*EXERCISE REQUIREMENTS:* Within the records below is a range that opens at the line with "- Disabled state during loading" and closes at the line with "- Responsive (hides timestamp on mobile)". Return that range word for word, both ends included, and only that range.

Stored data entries
-*-*-

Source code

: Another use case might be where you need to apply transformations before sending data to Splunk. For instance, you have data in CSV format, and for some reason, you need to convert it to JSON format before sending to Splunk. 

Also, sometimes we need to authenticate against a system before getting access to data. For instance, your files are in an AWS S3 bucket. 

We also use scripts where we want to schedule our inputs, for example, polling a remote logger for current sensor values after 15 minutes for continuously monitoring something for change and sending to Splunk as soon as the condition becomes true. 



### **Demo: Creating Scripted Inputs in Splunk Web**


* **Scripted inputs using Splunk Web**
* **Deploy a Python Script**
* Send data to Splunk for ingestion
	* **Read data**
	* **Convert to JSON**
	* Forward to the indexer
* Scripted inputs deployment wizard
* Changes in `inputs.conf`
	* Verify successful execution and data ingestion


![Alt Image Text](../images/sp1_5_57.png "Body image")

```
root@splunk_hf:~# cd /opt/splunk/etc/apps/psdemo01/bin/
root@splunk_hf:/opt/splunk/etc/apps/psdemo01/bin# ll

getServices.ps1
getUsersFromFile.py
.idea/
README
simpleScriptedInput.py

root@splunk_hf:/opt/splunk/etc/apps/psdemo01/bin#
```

-*-*-

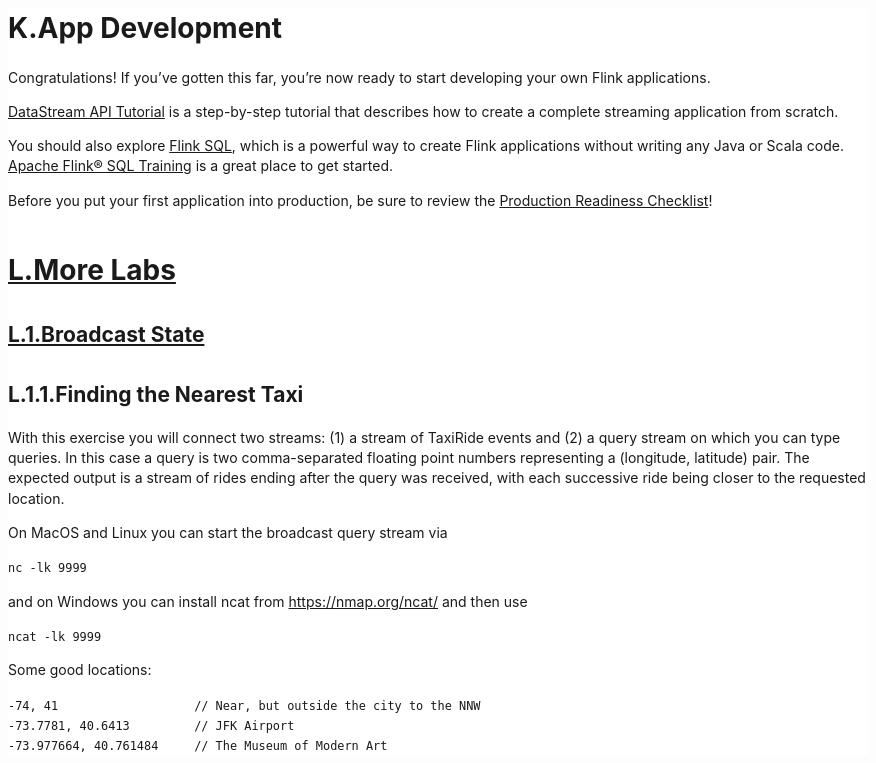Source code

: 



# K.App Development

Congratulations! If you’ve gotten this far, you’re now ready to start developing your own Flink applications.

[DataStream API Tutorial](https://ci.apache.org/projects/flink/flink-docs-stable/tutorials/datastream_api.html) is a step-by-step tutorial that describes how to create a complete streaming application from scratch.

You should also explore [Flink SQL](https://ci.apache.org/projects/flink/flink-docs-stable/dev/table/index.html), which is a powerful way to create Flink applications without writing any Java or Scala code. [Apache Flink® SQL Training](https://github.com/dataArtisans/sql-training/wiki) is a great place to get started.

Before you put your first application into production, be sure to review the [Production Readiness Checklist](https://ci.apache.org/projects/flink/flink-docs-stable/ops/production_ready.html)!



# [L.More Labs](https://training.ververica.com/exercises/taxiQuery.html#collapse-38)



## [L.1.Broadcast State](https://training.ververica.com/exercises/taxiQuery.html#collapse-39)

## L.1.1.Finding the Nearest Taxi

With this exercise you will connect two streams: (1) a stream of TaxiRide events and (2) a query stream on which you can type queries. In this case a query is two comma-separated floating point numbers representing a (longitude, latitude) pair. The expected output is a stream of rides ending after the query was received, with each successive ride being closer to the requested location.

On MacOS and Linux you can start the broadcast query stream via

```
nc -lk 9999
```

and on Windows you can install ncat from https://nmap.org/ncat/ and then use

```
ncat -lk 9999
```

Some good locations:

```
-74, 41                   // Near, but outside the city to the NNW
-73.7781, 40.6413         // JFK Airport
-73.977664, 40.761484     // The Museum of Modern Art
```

-*-*-

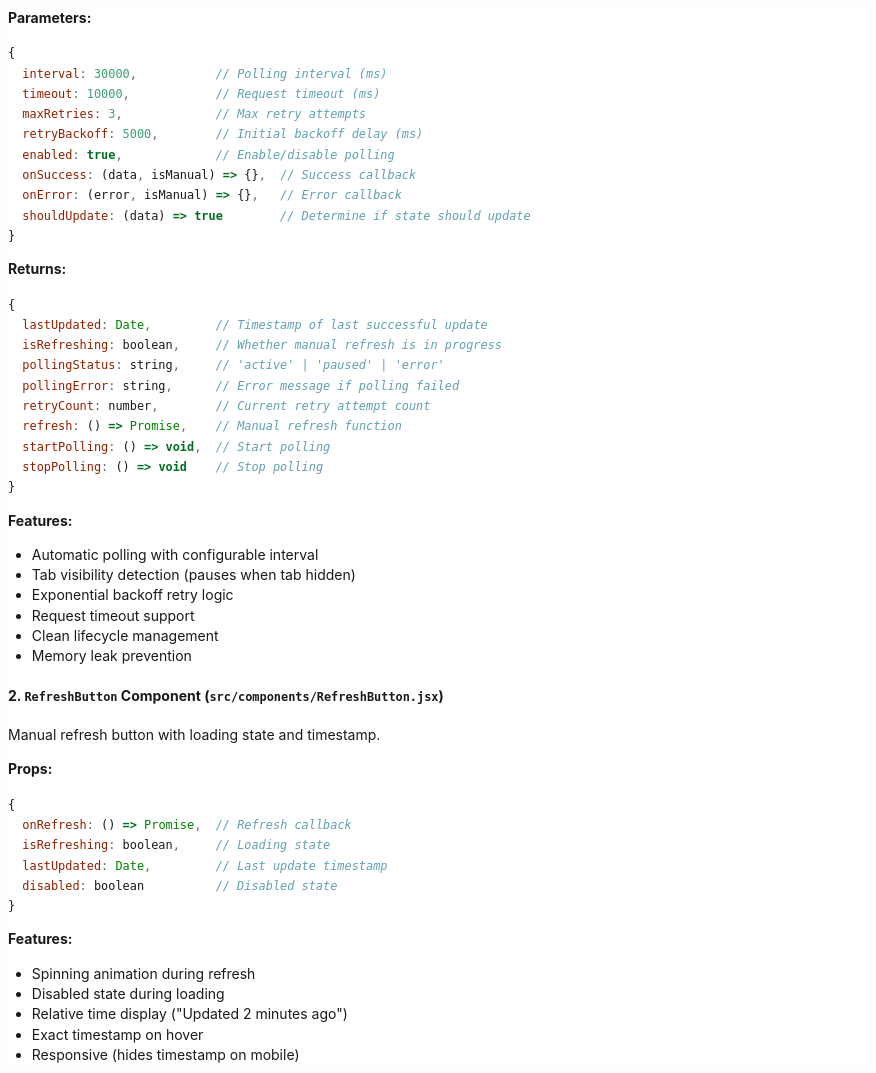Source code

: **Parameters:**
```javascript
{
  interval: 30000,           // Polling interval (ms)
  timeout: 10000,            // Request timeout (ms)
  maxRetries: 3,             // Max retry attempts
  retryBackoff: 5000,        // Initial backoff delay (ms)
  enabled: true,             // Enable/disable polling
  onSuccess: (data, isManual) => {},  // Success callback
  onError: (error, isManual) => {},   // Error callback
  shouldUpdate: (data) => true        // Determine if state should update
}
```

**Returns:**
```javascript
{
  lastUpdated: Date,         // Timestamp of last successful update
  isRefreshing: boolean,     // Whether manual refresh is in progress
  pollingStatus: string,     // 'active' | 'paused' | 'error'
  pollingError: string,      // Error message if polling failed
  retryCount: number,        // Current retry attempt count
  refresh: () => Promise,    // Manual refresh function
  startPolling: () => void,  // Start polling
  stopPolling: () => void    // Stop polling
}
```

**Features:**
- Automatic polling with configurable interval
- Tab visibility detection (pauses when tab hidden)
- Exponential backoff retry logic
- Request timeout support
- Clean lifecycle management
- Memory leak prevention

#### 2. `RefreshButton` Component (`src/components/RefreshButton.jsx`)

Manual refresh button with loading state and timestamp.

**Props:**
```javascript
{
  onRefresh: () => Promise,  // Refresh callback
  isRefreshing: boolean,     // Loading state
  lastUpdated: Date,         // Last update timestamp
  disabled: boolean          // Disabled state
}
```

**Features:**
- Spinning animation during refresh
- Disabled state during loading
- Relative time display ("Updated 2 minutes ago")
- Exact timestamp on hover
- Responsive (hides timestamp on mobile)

-*-*-

*RESULT FOR THIS TASK:*
- Disabled state during loading
- Relative time display ("Updated 2 minutes ago")
- Exact timestamp on hover
- Responsive (hides timestamp on mobile)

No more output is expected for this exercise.